:: EXTRACT PROVIDED ::

In Western Ukraine, which was part of Poland after World War I, the Polish government pursued a nationalist and colonialist two-tier policy that polarized society along ethnic lines and roused large parts of the Ukrainian population against “the Poles”. At the same time, due to events in the Soviet part of Ukraine (keyword: famine), communist resistance wasn’t an option for the majority of radical Ukrainian youth in Western Ukraine. Most joined extreme nationalist groups, including fascist organizations, which combined in 1929 to form the Organization of Ukrainian Nationalists. In the 1930s, OUN militants targeted Poles, Jews and moderate Ukrainians. One of the organization’s slogans was: “Attain a Ukrainian state or die in battle for it.”
As early as 1923, predecessors of the OUN had been building contacts with the German Reichswehr, especially the Abwehr. From these contacts, the OUN gained opportunities for military training of its cadres. Shortly after the Nazi assault on the Soviet Union in June 1941, OUN-B representative Volodymyr Stakhiv formulated a common perspective, focused on a mutual nationalist, or völkisch, stance.
“His Excellency, the German Reich Chancellor, Adolf Hitler, Berlin, Chancellery of the Reich. […]
Stepan Bandera, leader of the Organization of Ukrainian Nationalists — OUN — has charged me with the honor to submit to your Excellency, leader of the German nation victoriously struggling for the reshaping of Europe, a memorandum of the Organization of Ukrainian Nationalists pertaining to the solution of the Ukrainian question.
The OUN, which leads the Ukrainian masses in their revolutionary struggle to establish a Ukrainian state, holds the deep belief that the current armed struggle against Moscow will annihilate the corrosive Jewish-Bolshevist influence in Europe and break Russian imperialism once and for all.
The re-establishment of the independent national Ukrainian state in the spirit of the peace treaty of Brest-Litovsk will strengthen the völkisch reshaping of Eastern Europe and contribute to the peaceful and beneficial development of this area.

:::

WHAT YOU HAVE TO DO: Decide whether each of the following statements agrees with the passage on Western Ukraine and the OUN. Answer yes or no for each, and quote the words from the passage that decide it. 1. Extreme nationalist groups combined to form the Organization of Ukrainian Nationalists in 1929. 2. Predecessors of the OUN first built contacts with the German Reichswehr after the Nazi assault on the Soviet Union in June 1941. 3. Volodymyr Stakhiv is identified as a representative of the OUN-B.

:: PROVIDED DATA ::

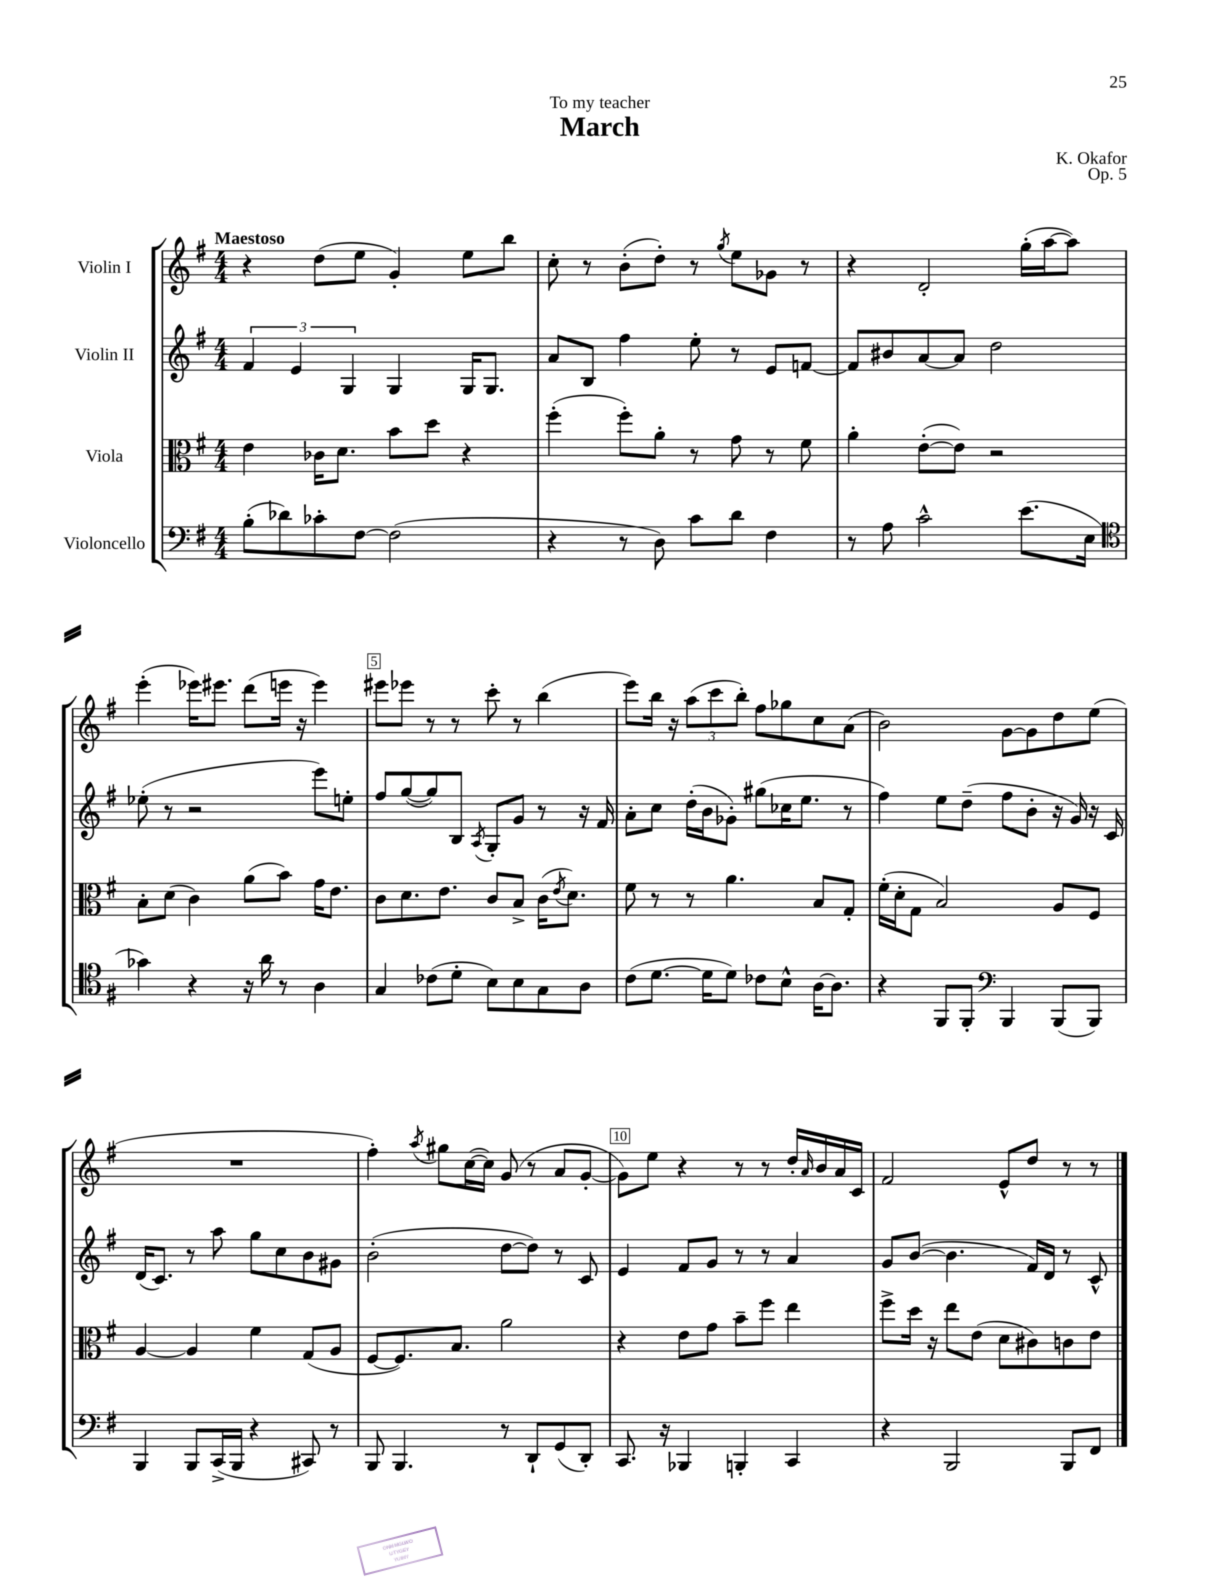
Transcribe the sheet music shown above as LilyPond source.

\header { title = "March" composer = "K. Okafor" dedication = "To my teacher" opus = "Op. 5" }
<<
\new StaffGroup <<
\new Staff = "s0" \with { instrumentName = "Violin I" } {
    \clef treble \key g \major \numericTimeSignature \time 4/4 \tempo "Maestoso"
    r4 d''8( e''8 g'4-.) e''8 b''8 |
    c''8-. r8 b'8-.( d''8-.) r8 \acciaccatura { g''8 } e''8 ges'8 r8 |
    r4 d'2-. g''16-.( a''16~ a''8) |
    e'''4-.( ees'''16) eis'''8. d'''8( e'''16 r16 e'''4) |
    eis'''8 ees'''8 r8 r8 c'''8-. r8 b''4( |
    e'''8) b''16 r16 \tuplet 3/2 { a''8( c'''8 b''8-.) } fis''8 ges''8 c''8 a'8( |
    b'2) g'8~ g'8 d''8 e''8( |
    R1 |
    fis''4-.) \acciaccatura { a''8 } gis''8 c''16~( c''16) g'8( r8 a'8 g'8~-. |
    g'8) e''8 r4 r8 r8 d''16-. \grace { a'16 } b'16 a'16 c'16 |
    fis'2 e'8-^ d''8 r8 r8 \bar "|." |
}
\new Staff = "s1" \with { instrumentName = "Violin II" } {
    \clef treble \key g \major \numericTimeSignature \time 4/4
    \tuplet 3/2 { fis'4 e'4 g4 } g4 g16 g8. |
    a'8 b8 fis''4 e''8-. r8 e'8 f'8~ |
    f'8 bis'8 a'8~ a'8 d''2 |
    ees''8-.( r8 r2 e'''8) e''8-. |
    fis''8 g''8~( g''8) b8 \acciaccatura { a8 } g8-. g'8 r8 r16 fis'16 |
    a'8-. c''8 d''16-.( b'16 ges'8-.) gis''8( ces''16 e''8. r8 |
    fis''4) e''8 d''8--( fis''8 b'8-. r16 g'16) r16 c'16 |
    d'16( c'8.) r8 a''8 g''8 c''8 b'8 gis'8 |
    b'2-.( d''8~ d''8) r8 c'8 |
    e'4 fis'8 g'8 r8 r8 a'4 |
    g'8 b'8~( b'4. fis'16) d'16 r8 c'8-^ \bar "|." |
}
\new Staff = "s2" \with { instrumentName = "Viola" } {
    \clef alto \key g \major \numericTimeSignature \time 4/4
    e'4 ces'16 d'8. b'8 d''8 r4 |
    fis''4-.( fis''8-.) a'8-. r8 g'8 r8 fis'8 |
    a'4-. e'8~-.( e'8) r2 |
    b8-. d'8( c'4) a'8( b'8) g'16 e'8. |
    c'8 d'8. e'8. c'8 b8-> c'16( \acciaccatura { e'8 } d'8.) |
    fis'8 r8 r8 a'4. b8 g8-. |
    fis'16-.( d'16-. g8 b2) a8 fis8 |
    a4~ a4 fis'4 g8( a8 |
    fis8~ fis8.) b8. a'2 |
    r4 e'8 g'8 b'8-- fis''8 e''4 |
    fis''8-> d''16 r16 e''8 e'8( d'8 cis'8) c'8 e'8 \bar "|." |
}
\new Staff = "s3" \with { instrumentName = "Violoncello" } {
    \clef bass \key g \major \numericTimeSignature \time 4/4
    b8-.( des'8) ces'8-. fis8~ fis2( |
    r4 r8 d8) c'8 d'8 fis4 |
    r8 a8 c'2-^ e'8.( e16 |
    \clef tenor ges'4) r4 r16 a'16 r8 a4 |
    g4 ces'8( d'8-. b8) b8 g8 a8 |
    c'8( d'8.~ d'16 d'8) ces'8 b8-^ a16~ a8. |
    r4 fis,8 fis,8-. \clef bass b,,4 b,,8( b,,8) |
    b,,4 b,,8 c,16->( b,,16 r4 cis,8) r8 |
    b,,8 b,,4. r8 d,8-! g,8( d,8-.) |
    c,8. r16 bes,,4 b,,4-. c,4 |
    r4 b,,2 b,,8 fis,8 \bar "|." |
}
>>
>>
\layout { \context { \Score \override BarNumber.break-visibility = ##(#f #t #t) barNumberVisibility = #(every-nth-bar-number-visible 5) \override BarNumber.stencil = #(make-stencil-boxer 0.1 0.3 ly:text-interface::print) } }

:::

EXPECTED ANSWER:
1. Yes: "which combined in 1929 to form the Organization of Ukrainian Nationalists"
2. No: "As early as 1923, predecessors of the OUN had been building contacts with the German Reichswehr"
3. Yes: "OUN-B representative Volodymyr Stakhiv"